And on the other hand, you have what we have here. So just one task, very coarse, high level, predict if it's a good or bad sentiment or whatever. So in between, you have a huge spectrum that you can exploit. And if you can find, as you said, maybe five very different representative tasks, this should be enough to or could be enough to learn the representation that is as general as possible. And then you can use this for maybe new tasks that come

So I think the research question is how to design the minimum amount of tasks so that you have as diverse representation as possible. And of course, we don't want to go to the extreme of just doing, again, next token prediction.

But this is a very, very nice research question because if you have this spectrum and you can control where you want to be, then you can really have a pair use case choice. So it's not, okay, you're always here or always here. Tell me what you want to do, how much new tasks you expect your model to be exposed to, and I tell you where you need to be in this spectrum. So this could be very interesting as well. Very cool. It does make me think, though, that the

these models understand through naive statistical alignment? And is it possible that the benchmarks we use just don't cap, you know, the gap of understanding that we've lost from moving from the pre-trained models isn't being captured? Yeah, I think because especially in the recent years, we focus a lot on generative decoder-only methods. All the evaluation and the type of objectives we put on ourselves is really about good generation, right?

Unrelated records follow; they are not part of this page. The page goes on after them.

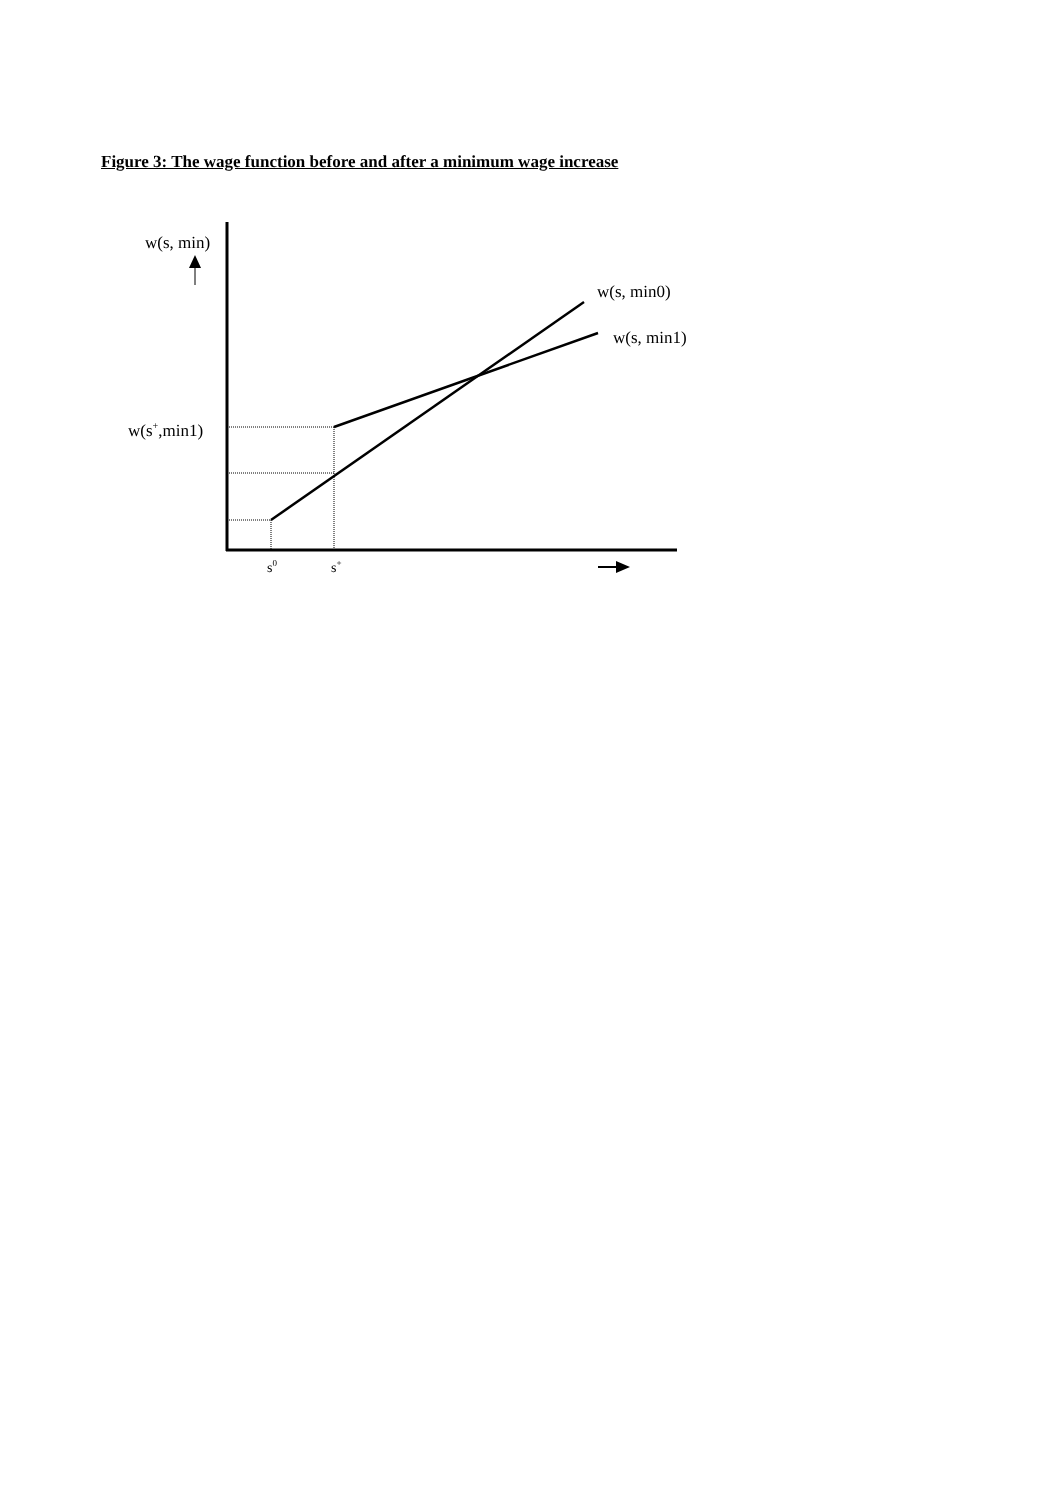Figure 3: The wage function before and after a minimum wage increase
w(s, min)
w(s, min0)
w(s, min1)
w(s<sup>+</sup>,min1)
s<sup>0</sup> s<sup>+</sup>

Even if you want to answer a question, you need to generate a good explanation. You need to understand what are the intermediate steps. And I think the fact that we focus on generative models means that we completely bias the evaluation and the way we approach this thing. And maybe you could have still knowledge that is learned without being able to generate anything. So I think this is also something that could be interesting to look at, or at least keep in mind

when we explore those models. But philosophically though, isn't generation analogous to thinking in some sense? So don't models that generate, aren't they smarter in some deep way? Probably what you want to do is maybe imagine what could be, but I don't think you want to do generation with very granular details like next token generation. Because if you think about it, even just in terms of classification tasks,

you have a lot of different uncertainty depending on the token. If I start the sentence, okay, I saw this movie for minutes, there is no way you can tell what was the next token for after four, right? So this means that you know, a priori, it will be like a time,

Maybe it's like one hour, 10 minutes, two hours. But do we need to be able to generate the 52 minutes or whatever the answer was to actually understand that I was seeing a movie, therefore I was staying in a place for at least more than five seconds, right? So I think token is way too granular.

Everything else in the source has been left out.